(TASK STATEMENT) Type out again, character for character, the entries below from the line containing "Q: How many large" up to and including the line containing "Number of purple muffins: 5".

(STORED DATA)
◆ ◆ ◆

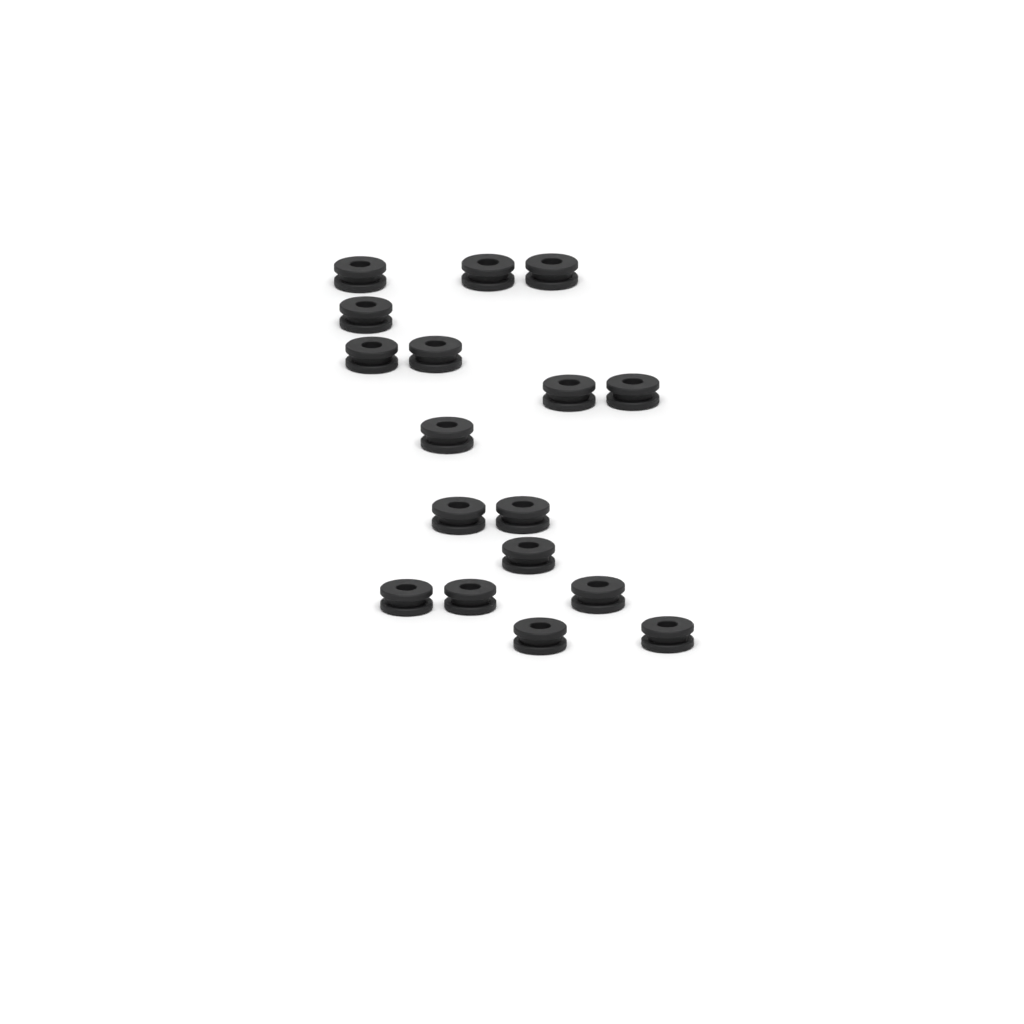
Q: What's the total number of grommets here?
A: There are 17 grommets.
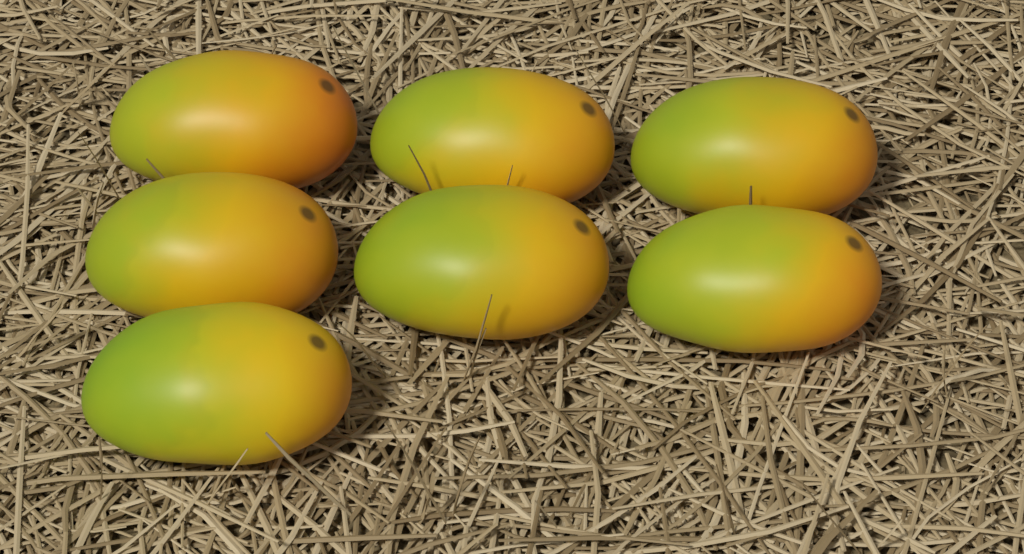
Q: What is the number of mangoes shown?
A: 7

◆ ◆ ◆

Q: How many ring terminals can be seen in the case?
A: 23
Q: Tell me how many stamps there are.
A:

◆ ◆ ◆

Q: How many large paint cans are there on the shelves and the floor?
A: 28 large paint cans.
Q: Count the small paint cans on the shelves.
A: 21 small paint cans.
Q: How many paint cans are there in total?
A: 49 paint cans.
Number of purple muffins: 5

◆ ◆ ◆

(EXPECTED ANSWER)
Q: How many large paint cans are there on the shelves and the floor?
A: 28 large paint cans.
Q: Count the small paint cans on the shelves.
A: 21 small paint cans.
Q: How many paint cans are there in total?
A: 49 paint cans.
Number of purple muffins: 5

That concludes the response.